[Items from a data source]
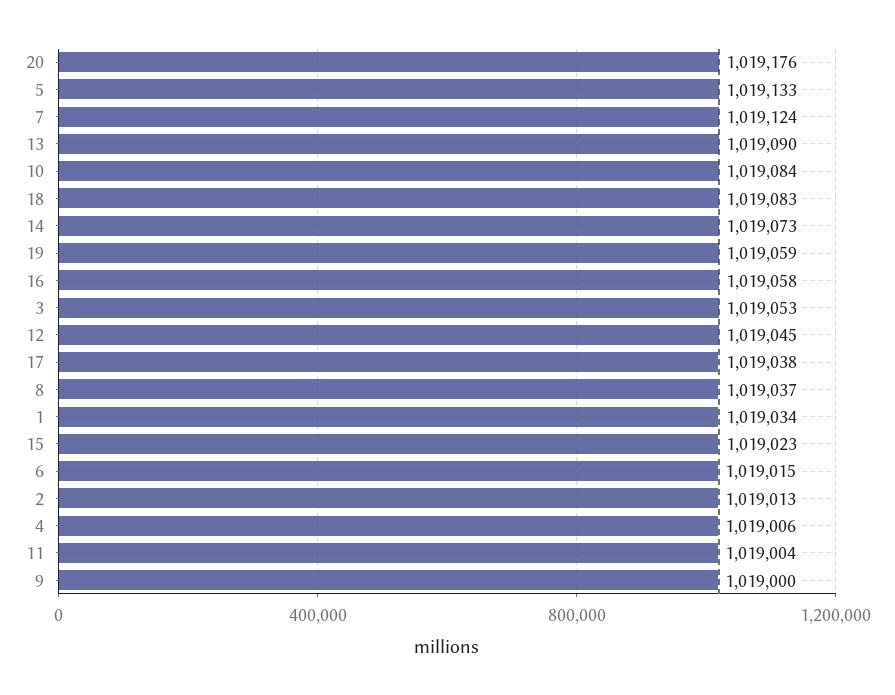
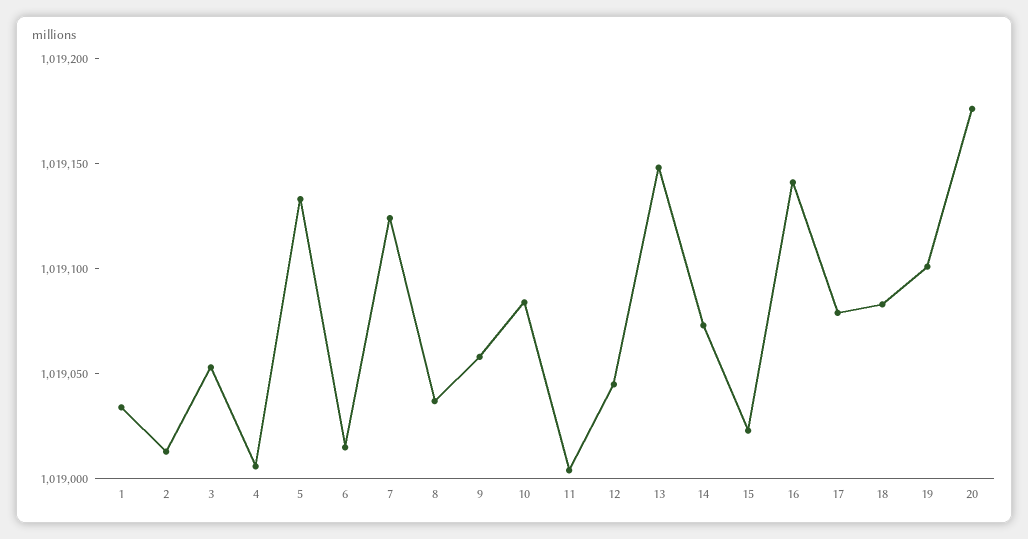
  {
    "20": 1019176,
    "5": 1019133,
    "7": 1019124,
-   "13": 1019090,
+   "13": 1019150,
    "10": 1019084,
    "18": 1019083,
    "14": 1019073,
-   "19": 1019059,
+   "19": 1019100,
-   "16": 1019058,
+   "16": 1019140,
    "3": 1019053,
    "12": 1019045,
-   "17": 1019038,
+   "17": 1019080,
    "8": 1019037,
    "1": 1019034,
    "15": 1019023,
    "6": 1019015,
    "2": 1019013,
    "4": 1019006,
    "11": 1019004,
-   "9": 1019000
+   "9": 1019060
  }

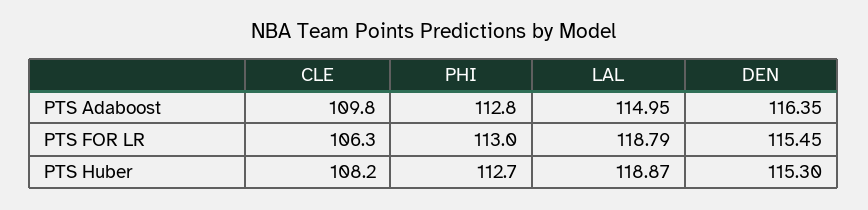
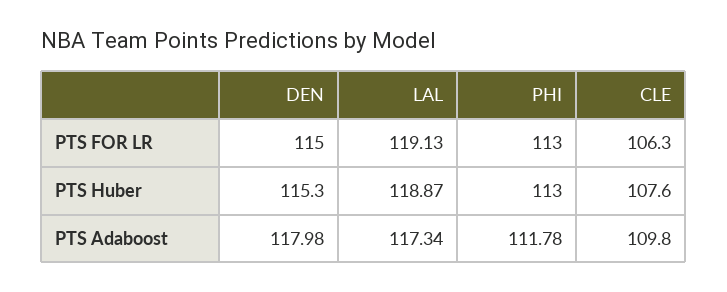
  {
    "CLE": {
      "PTS Adaboost": 109.8,
      "PTS FOR LR": 106.3,
-     "PTS Huber": 108.2
+     "PTS Huber": 107.6
    },
    "PHI": {
-     "PTS Adaboost": 112.8,
+     "PTS Adaboost": 111.78,
      "PTS FOR LR": 113,
-     "PTS Huber": 112.7
+     "PTS Huber": 113
    },
    "LAL": {
-     "PTS Adaboost": 114.95,
+     "PTS Adaboost": 117.34,
-     "PTS FOR LR": 118.79,
+     "PTS FOR LR": 119.13,
      "PTS Huber": 118.87
    },
    "DEN": {
-     "PTS Adaboost": 116.35,
+     "PTS Adaboost": 117.98,
-     "PTS FOR LR": 115.45,
+     "PTS FOR LR": 115,
      "PTS Huber": 115.3
    }
  }

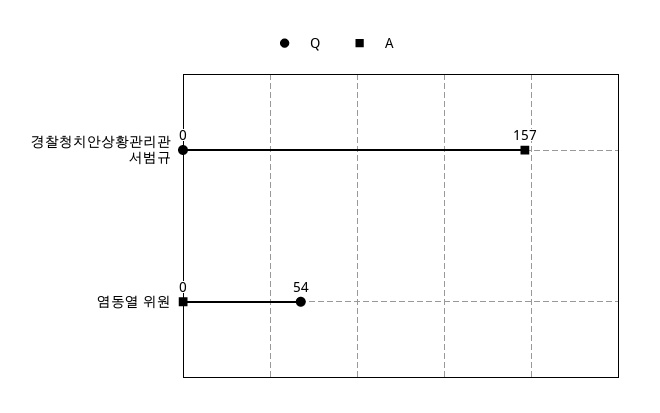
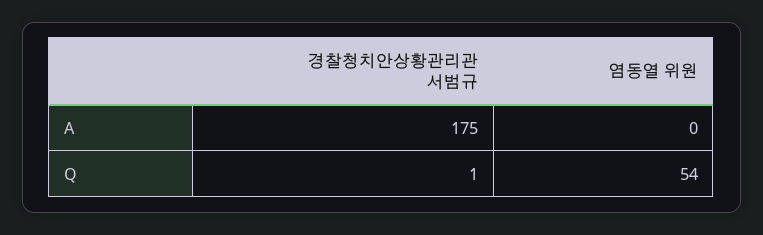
  {
    "Q": {
-     "경찰청치안상황관리관 서범규": 0,
+     "경찰청치안상황관리관 서범규": 1,
      "염동열 위원": 54
    },
    "A": {
-     "경찰청치안상황관리관 서범규": 157,
+     "경찰청치안상황관리관 서범규": 175,
      "염동열 위원": 0
    }
  }

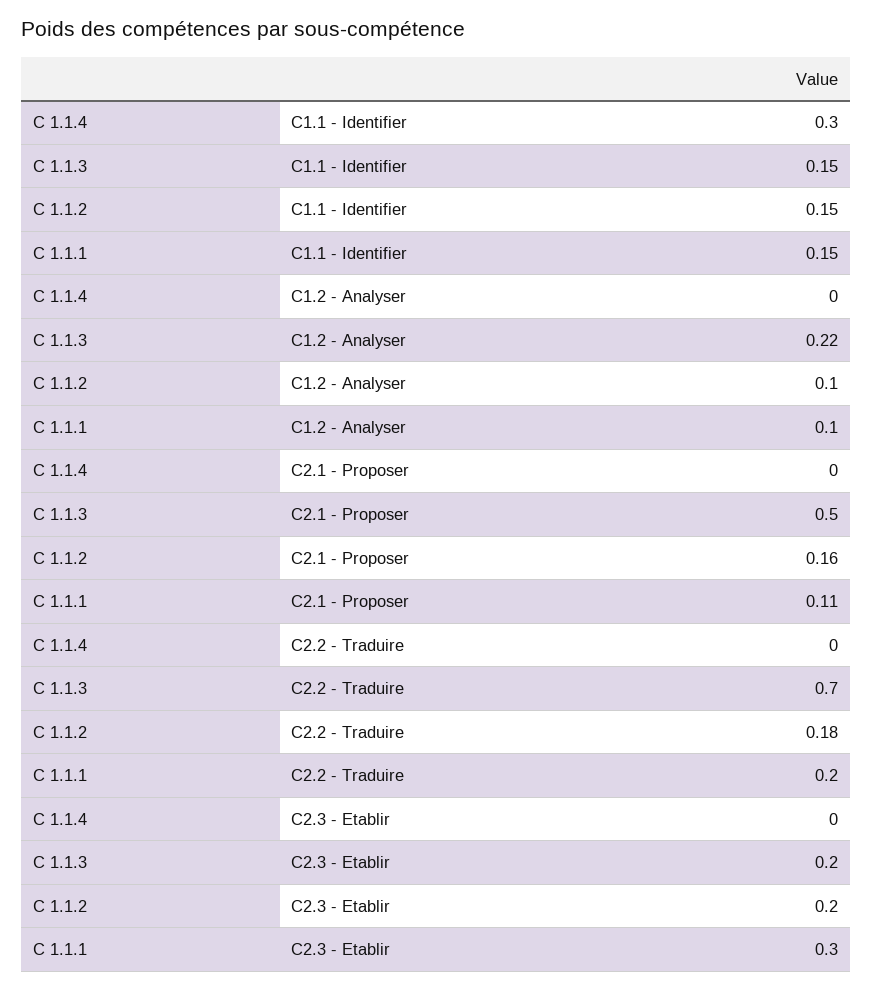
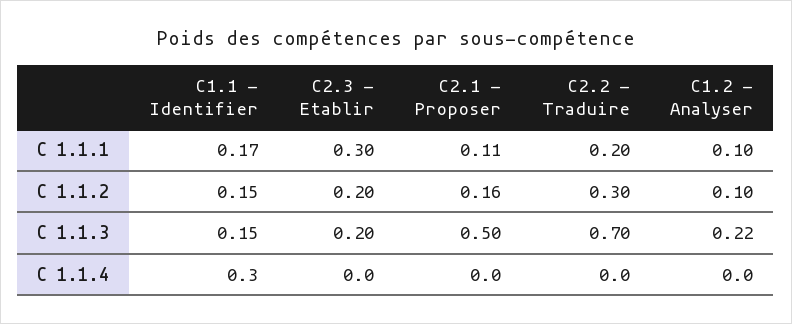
  {
    "C 1.1.4": {
      "C1.1 - Identifier": 0.3,
      "C1.2 - Analyser": 0,
      "C2.1 - Proposer": 0,
      "C2.2 - Traduire": 0,
      "C2.3 - Etablir": 0
    },
    "C 1.1.3": {
      "C1.1 - Identifier": 0.15,
      "C1.2 - Analyser": 0.22,
      "C2.1 - Proposer": 0.5,
      "C2.2 - Traduire": 0.7,
      "C2.3 - Etablir": 0.2
    },
    "C 1.1.2": {
      "C1.1 - Identifier": 0.15,
      "C1.2 - Analyser": 0.1,
      "C2.1 - Proposer": 0.16,
-     "C2.2 - Traduire": 0.18,
+     "C2.2 - Traduire": 0.3,
      "C2.3 - Etablir": 0.2
    },
    "C 1.1.1": {
-     "C1.1 - Identifier": 0.15,
+     "C1.1 - Identifier": 0.17,
      "C1.2 - Analyser": 0.1,
      "C2.1 - Proposer": 0.11,
      "C2.2 - Traduire": 0.2,
      "C2.3 - Etablir": 0.3
    }
  }

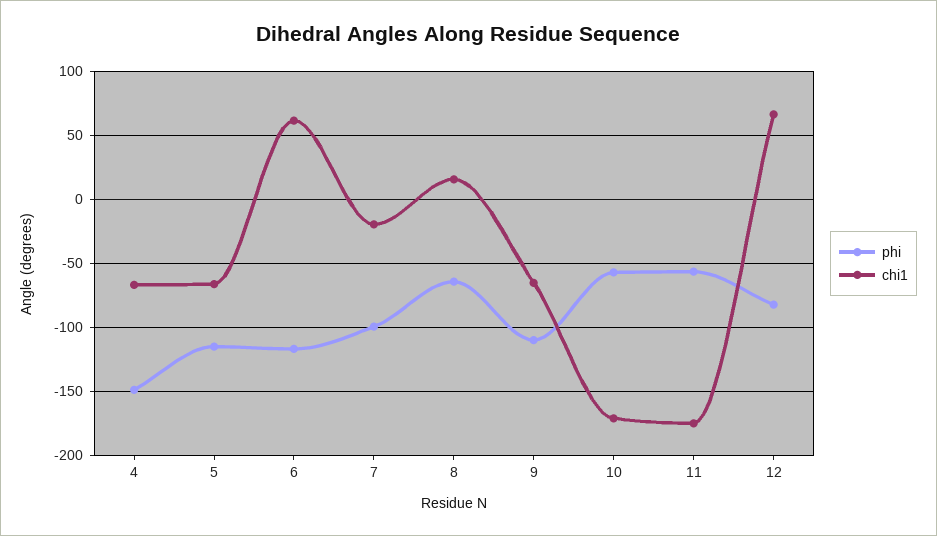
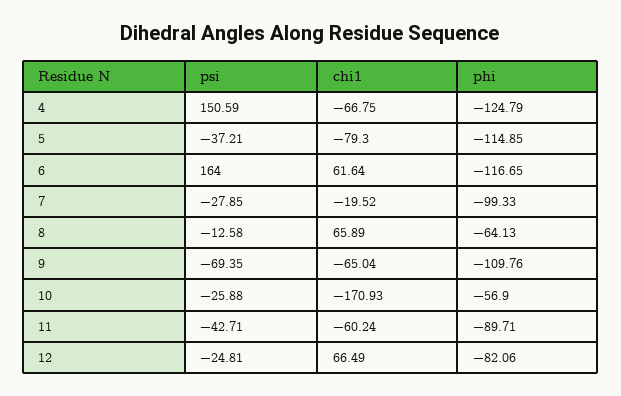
  {
    "phi": {
-     "4": -150,
+     "4": -124.79,
      "5": -114.85,
      "6": -116.65,
      "7": -99.33,
      "8": -64.13,
      "9": -109.76,
      "10": -56.9,
-     "11": -55,
+     "11": -89.71,
      "12": -82.06
    },
    "chi1": {
      "4": -66.75,
-     "5": -65,
+     "5": -79.3,
      "6": 61.64,
      "7": -19.52,
-     "8": 15,
+     "8": 65.89,
      "9": -65.04,
      "10": -170.93,
-     "11": -175,
+     "11": -60.24,
      "12": 66.49
-   }
+   },
+   "psi": {
+     "4": 150.59,
+     "5": -37.21,
+     "6": 164,
+     "7": -27.85,
+     "8": -12.58,
+     "9": -69.35,
+     "10": -25.88,
+     "11": -42.71,
+     "12": -24.81
+   }
  }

The problem: Exactly reproduce each entry, but drop the pictures.

Written response:
  {
    "20": 1019176,
    "5": 1019133,
    "7": 1019124,
-   "13": 1019090,
+   "13": 1019150,
    "10": 1019084,
    "18": 1019083,
    "14": 1019073,
-   "19": 1019059,
+   "19": 1019100,
-   "16": 1019058,
+   "16": 1019140,
    "3": 1019053,
    "12": 1019045,
-   "17": 1019038,
+   "17": 1019080,
    "8": 1019037,
    "1": 1019034,
    "15": 1019023,
    "6": 1019015,
    "2": 1019013,
    "4": 1019006,
    "11": 1019004,
-   "9": 1019000
+   "9": 1019060
  }

  {
    "CLE": {
      "PTS Adaboost": 109.8,
      "PTS FOR LR": 106.3,
-     "PTS Huber": 108.2
+     "PTS Huber": 107.6
    },
    "PHI": {
-     "PTS Adaboost": 112.8,
+     "PTS Adaboost": 111.78,
      "PTS FOR LR": 113,
-     "PTS Huber": 112.7
+     "PTS Huber": 113
    },
    "LAL": {
-     "PTS Adaboost": 114.95,
+     "PTS Adaboost": 117.34,
-     "PTS FOR LR": 118.79,
+     "PTS FOR LR": 119.13,
      "PTS Huber": 118.87
    },
    "DEN": {
-     "PTS Adaboost": 116.35,
+     "PTS Adaboost": 117.98,
-     "PTS FOR LR": 115.45,
+     "PTS FOR LR": 115,
      "PTS Huber": 115.3
    }
  }

  {
    "Q": {
-     "경찰청치안상황관리관 서범규": 0,
+     "경찰청치안상황관리관 서범규": 1,
      "염동열 위원": 54
    },
    "A": {
-     "경찰청치안상황관리관 서범규": 157,
+     "경찰청치안상황관리관 서범규": 175,
      "염동열 위원": 0
    }
  }

  {
    "C 1.1.4": {
      "C1.1 - Identifier": 0.3,
      "C1.2 - Analyser": 0,
      "C2.1 - Proposer": 0,
      "C2.2 - Traduire": 0,
      "C2.3 - Etablir": 0
    },
    "C 1.1.3": {
      "C1.1 - Identifier": 0.15,
      "C1.2 - Analyser": 0.22,
      "C2.1 - Proposer": 0.5,
      "C2.2 - Traduire": 0.7,
      "C2.3 - Etablir": 0.2
    },
    "C 1.1.2": {
      "C1.1 - Identifier": 0.15,
      "C1.2 - Analyser": 0.1,
      "C2.1 - Proposer": 0.16,
-     "C2.2 - Traduire": 0.18,
+     "C2.2 - Traduire": 0.3,
      "C2.3 - Etablir": 0.2
    },
    "C 1.1.1": {
-     "C1.1 - Identifier": 0.15,
+     "C1.1 - Identifier": 0.17,
      "C1.2 - Analyser": 0.1,
      "C2.1 - Proposer": 0.11,
      "C2.2 - Traduire": 0.2,
      "C2.3 - Etablir": 0.3
    }
  }

  {
    "phi": {
-     "4": -150,
+     "4": -124.79,
      "5": -114.85,
      "6": -116.65,
      "7": -99.33,
      "8": -64.13,
      "9": -109.76,
      "10": -56.9,
-     "11": -55,
+     "11": -89.71,
      "12": -82.06
    },
    "chi1": {
      "4": -66.75,
-     "5": -65,
+     "5": -79.3,
      "6": 61.64,
      "7": -19.52,
-     "8": 15,
+     "8": 65.89,
      "9": -65.04,
      "10": -170.93,
-     "11": -175,
+     "11": -60.24,
      "12": 66.49
-   }
+   },
+   "psi": {
+     "4": 150.59,
+     "5": -37.21,
+     "6": 164,
+     "7": -27.85,
+     "8": -12.58,
+     "9": -69.35,
+     "10": -25.88,
+     "11": -42.71,
+     "12": -24.81
+   }
  }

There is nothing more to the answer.